Gadsden County holds some nice deer also, I have seen some monsters out in Hardaway.


----------



## chasin-tail

*Jackson County Deer*

These are my hunting buddies and their deer taken last year in Jackson County...

They were all taken within a 1/4 mile of each other too!!

The biggest being 136" and change.


----------



## jks0007

I grew up in Marianna...I've seen some great deer killed there, but nothing like this.

However, I called up a buddy who lives right down the road from Troy McCoy's and he said he was there when it was brought in. So the deer is true and was really killed in Jackson County. However like stated they are looking into whether or not it was killed on a high fenced preserve or what. I'll let yall know what I find out.


----------



## dajowi

I did a little lookin on line and found this.

This link explains the story. Amazing Buck.

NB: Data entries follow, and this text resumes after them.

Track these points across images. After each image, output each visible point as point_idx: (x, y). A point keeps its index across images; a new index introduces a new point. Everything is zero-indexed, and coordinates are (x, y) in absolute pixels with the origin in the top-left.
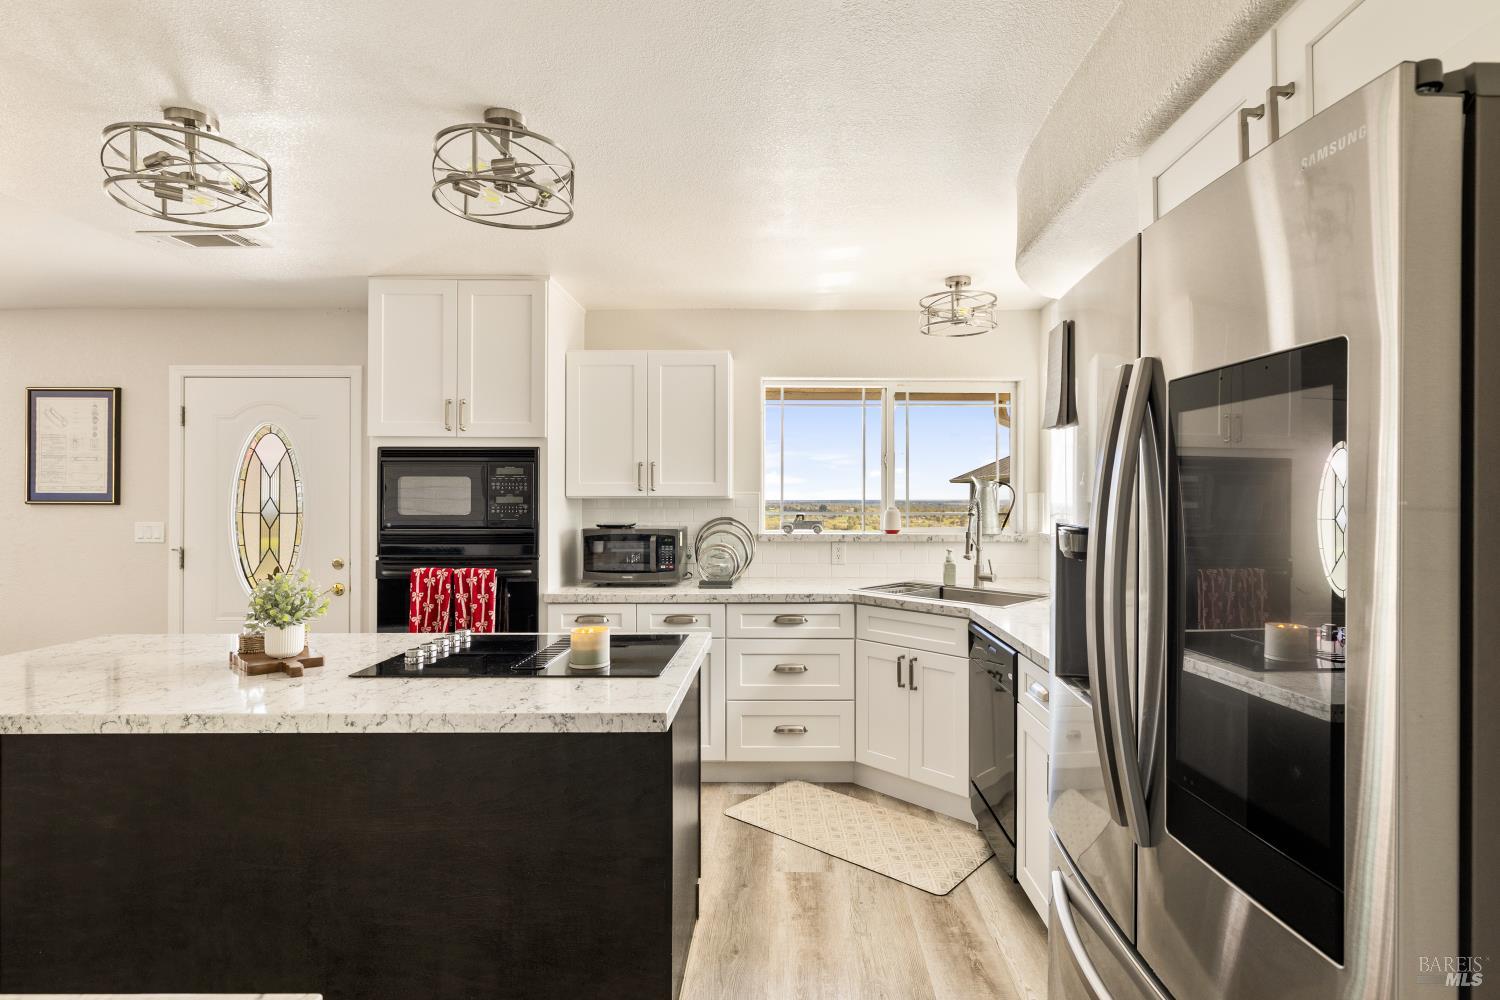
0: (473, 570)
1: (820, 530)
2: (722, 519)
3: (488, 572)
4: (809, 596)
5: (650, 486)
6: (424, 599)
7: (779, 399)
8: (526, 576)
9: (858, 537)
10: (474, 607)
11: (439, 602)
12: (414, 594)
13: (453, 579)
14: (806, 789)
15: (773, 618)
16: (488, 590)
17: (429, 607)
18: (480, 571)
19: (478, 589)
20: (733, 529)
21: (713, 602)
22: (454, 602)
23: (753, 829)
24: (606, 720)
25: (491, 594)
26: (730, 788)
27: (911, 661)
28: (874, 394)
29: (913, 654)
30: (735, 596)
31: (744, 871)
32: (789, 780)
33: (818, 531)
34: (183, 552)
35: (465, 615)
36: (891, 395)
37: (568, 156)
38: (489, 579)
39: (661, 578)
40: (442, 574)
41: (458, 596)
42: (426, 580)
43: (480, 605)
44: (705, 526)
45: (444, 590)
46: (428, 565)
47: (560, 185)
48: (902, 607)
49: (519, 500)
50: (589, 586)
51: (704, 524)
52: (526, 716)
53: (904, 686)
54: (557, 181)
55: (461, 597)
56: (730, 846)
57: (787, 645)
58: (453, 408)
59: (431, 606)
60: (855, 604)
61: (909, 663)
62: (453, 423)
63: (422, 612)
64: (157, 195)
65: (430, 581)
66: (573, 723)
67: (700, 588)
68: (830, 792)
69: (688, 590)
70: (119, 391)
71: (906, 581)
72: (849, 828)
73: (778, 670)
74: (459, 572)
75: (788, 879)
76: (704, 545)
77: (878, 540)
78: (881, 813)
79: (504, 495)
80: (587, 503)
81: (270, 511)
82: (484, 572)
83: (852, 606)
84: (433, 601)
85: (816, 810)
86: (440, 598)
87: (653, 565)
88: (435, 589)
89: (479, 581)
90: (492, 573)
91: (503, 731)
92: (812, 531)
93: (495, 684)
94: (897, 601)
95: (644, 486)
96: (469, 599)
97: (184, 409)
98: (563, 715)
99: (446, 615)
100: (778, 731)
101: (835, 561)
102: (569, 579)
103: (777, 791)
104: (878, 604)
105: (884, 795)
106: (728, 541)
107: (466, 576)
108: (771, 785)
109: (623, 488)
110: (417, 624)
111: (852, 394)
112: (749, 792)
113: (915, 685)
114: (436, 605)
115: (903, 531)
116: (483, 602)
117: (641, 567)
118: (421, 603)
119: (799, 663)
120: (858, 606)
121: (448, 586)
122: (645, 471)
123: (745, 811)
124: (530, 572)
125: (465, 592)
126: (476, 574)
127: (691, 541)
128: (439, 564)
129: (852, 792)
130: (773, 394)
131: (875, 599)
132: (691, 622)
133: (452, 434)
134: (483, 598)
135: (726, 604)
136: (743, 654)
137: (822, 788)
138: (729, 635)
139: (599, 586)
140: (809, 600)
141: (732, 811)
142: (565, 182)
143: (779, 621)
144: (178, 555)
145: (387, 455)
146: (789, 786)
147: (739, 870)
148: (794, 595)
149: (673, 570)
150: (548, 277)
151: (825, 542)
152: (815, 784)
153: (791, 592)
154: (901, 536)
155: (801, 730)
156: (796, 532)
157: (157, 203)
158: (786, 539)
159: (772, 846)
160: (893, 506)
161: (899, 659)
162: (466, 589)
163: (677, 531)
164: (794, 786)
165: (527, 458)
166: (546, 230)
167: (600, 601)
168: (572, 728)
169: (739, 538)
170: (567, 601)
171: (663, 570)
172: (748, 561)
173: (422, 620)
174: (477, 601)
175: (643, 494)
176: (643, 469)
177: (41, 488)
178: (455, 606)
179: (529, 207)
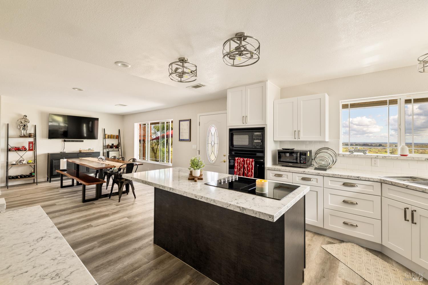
0: (248, 159)
1: (366, 153)
2: (324, 148)
3: (252, 160)
4: (358, 177)
5: (298, 137)
6: (238, 165)
7: (348, 108)
8: (261, 161)
9: (385, 157)
10: (249, 168)
11: (241, 166)
12: (235, 164)
13: (244, 161)
14: (357, 249)
15: (343, 183)
16: (252, 164)
17: (239, 168)
18: (250, 159)
19: (249, 164)
20: (329, 152)
21: (318, 175)
22: (244, 166)
23: (331, 256)
24: (255, 212)
25: (252, 166)
26: (325, 238)
27: (412, 211)
28: (394, 102)
29: (414, 208)
30: (327, 174)
31: (325, 271)
32: (350, 242)
33: (365, 153)
34: (199, 151)
35: (246, 170)
36: (403, 101)
37: (257, 41)
38: (252, 162)
39: (302, 165)
40: (242, 159)
41: (245, 165)
42: (238, 161)
43: (250, 168)
44: (318, 150)
45: (242, 164)
46: (239, 157)
47: (256, 51)
48: (407, 187)
49: (260, 141)
50: (280, 166)
51: (318, 149)
52: (233, 205)
53: (408, 221)
54: (255, 50)
55: (246, 166)
56: (321, 259)
57: (348, 193)
58: (244, 118)
59: (239, 167)
60: (381, 183)
61: (411, 212)
62: (244, 122)
63: (237, 168)
64: (179, 77)
65: (239, 161)
66: (245, 211)
67: (315, 170)
68: (368, 253)
69: (310, 170)
70: (190, 119)
71: (411, 176)
72: (376, 271)
73: (344, 201)
74: (245, 159)
75: (343, 282)
76: (318, 156)
77: (396, 158)
78: (394, 270)
79: (256, 140)
80: (281, 142)
81: (213, 143)
82: (251, 160)
83: (380, 184)
84: (240, 166)
85: (361, 258)
86: (241, 165)
87: (299, 161)
88: (240, 163)
89: (250, 162)
90: (253, 160)
91: (227, 208)
92: (362, 153)
93: (233, 193)
94: (404, 185)
95: (296, 137)
96: (247, 166)
97: (199, 122)
98: (242, 208)
99: (242, 170)
100: (344, 223)
101: (373, 164)
102: (274, 163)
103: (344, 245)
104: (392, 184)
105: (397, 263)
106: (326, 155)
107: (247, 160)
108: (342, 241)
109: (291, 138)
110: (236, 171)
111: (383, 103)
112: (332, 241)
113: (415, 221)
114: (240, 167)
115: (410, 155)
116: (250, 167)
117: (295, 161)
118: (237, 166)
119: (354, 201)
120: (382, 184)
121: (243, 163)
122: (296, 133)
123: (329, 248)
124: (262, 160)
125: (246, 164)
126: (249, 160)
127: (313, 154)
128: (241, 157)
129: (379, 255)
130: (345, 106)
131: (392, 182)
132: (311, 180)
133: (244, 124)
134: (250, 166)
135: (323, 176)
136: (330, 194)
137: (365, 250)
138: (324, 187)
139: (283, 166)
140: (358, 179)
141: (324, 247)
142: (257, 50)
143: (345, 184)
144: (198, 152)
145: (231, 130)
146: (349, 245)
147: (323, 270)
148: (351, 176)
149: (306, 163)
150: (267, 81)
151: (368, 158)
152: (362, 247)
153: (350, 175)
154: (409, 157)
155: (355, 226)
156: (355, 153)
157: (179, 79)
158: (350, 156)
159: (338, 265)
160: (404, 145)
161: (405, 209)
162: (247, 164)
163: (307, 151)
164: (352, 245)
165: (262, 130)
166: (254, 64)
167: (281, 170)
168: (245, 212)
169: (331, 155)
170: (272, 169)
171: (302, 163)
172: (334, 162)
173: (237, 170)
174: (249, 167)
175: (296, 140)
176: (296, 132)
177: (181, 138)
178: (244, 168)
179: (250, 59)
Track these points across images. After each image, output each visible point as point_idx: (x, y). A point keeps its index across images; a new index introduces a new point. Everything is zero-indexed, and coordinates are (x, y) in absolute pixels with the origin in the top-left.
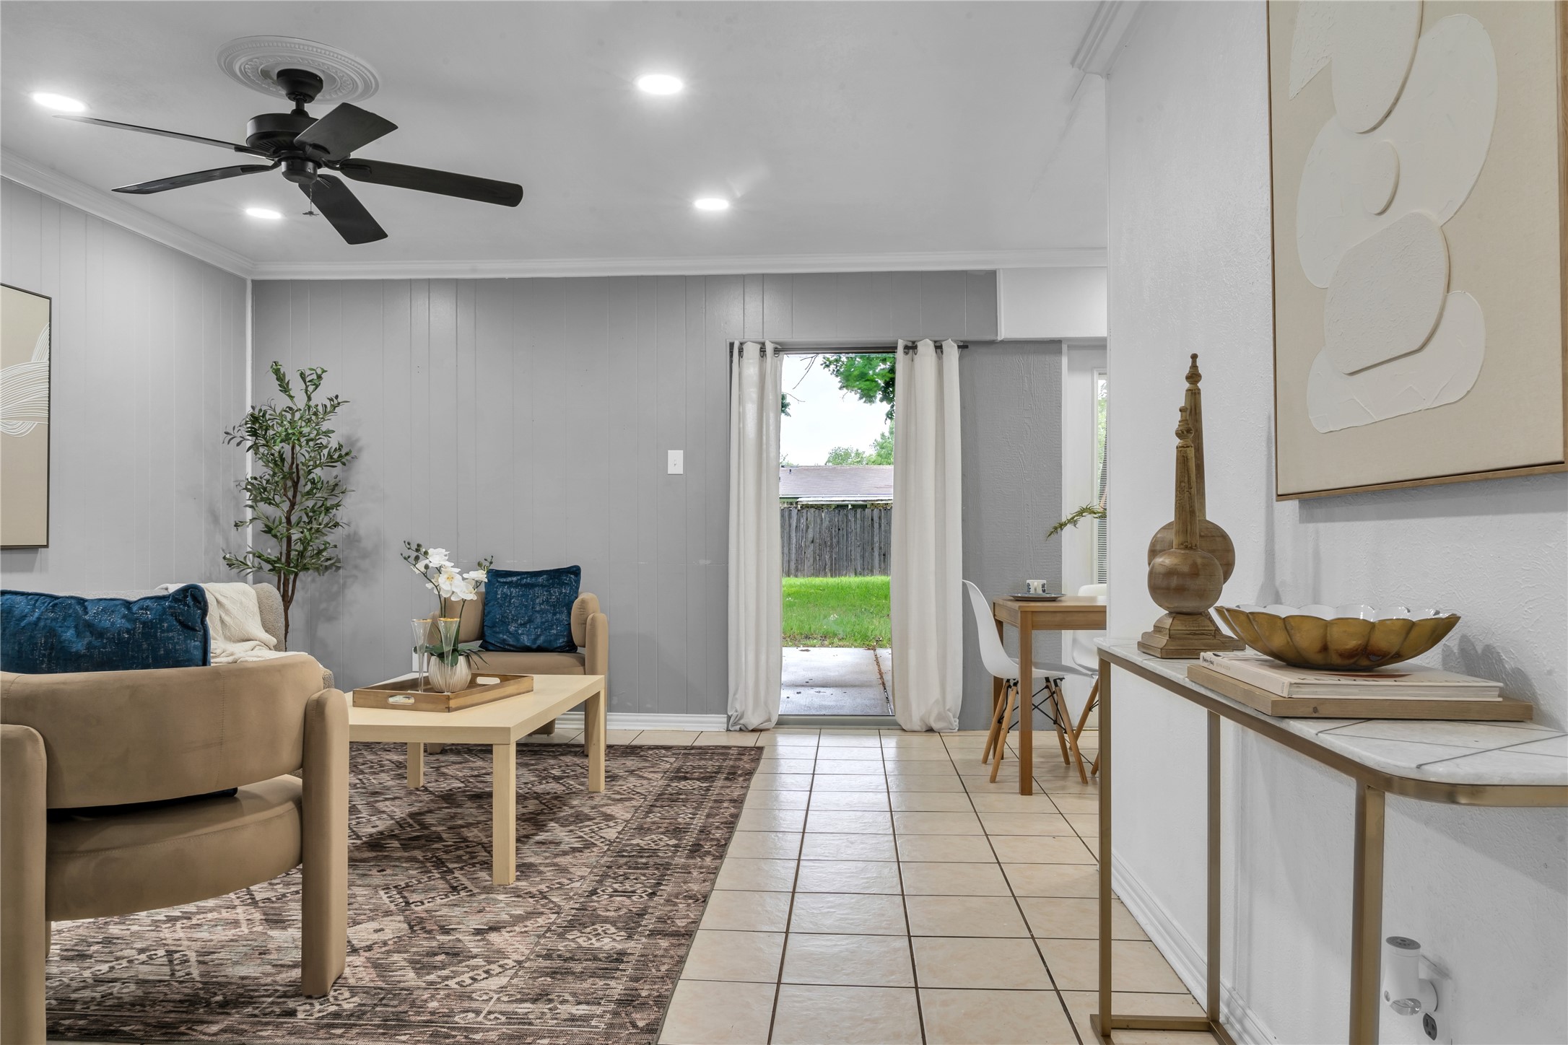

http://antleraddictionflorida.com/sundaybuck.html


----------



## jks0007

Awesome story!


----------



## REDFISH KING

Thats a sure nuff stud there, I'm working with Gulf Power over in jackson Co. right now and I cant believe all the deer we have been seeing in the power easments , some big deer, over here in pensacola we anit got nothing like they do...And that McCoys store over in marianna is a good place to buy anything you need for hunting , The guys in there are very helpful nothing like the stores here....We go in there aleast 1 or 2 times a week just to look around... :thumbsup:


----------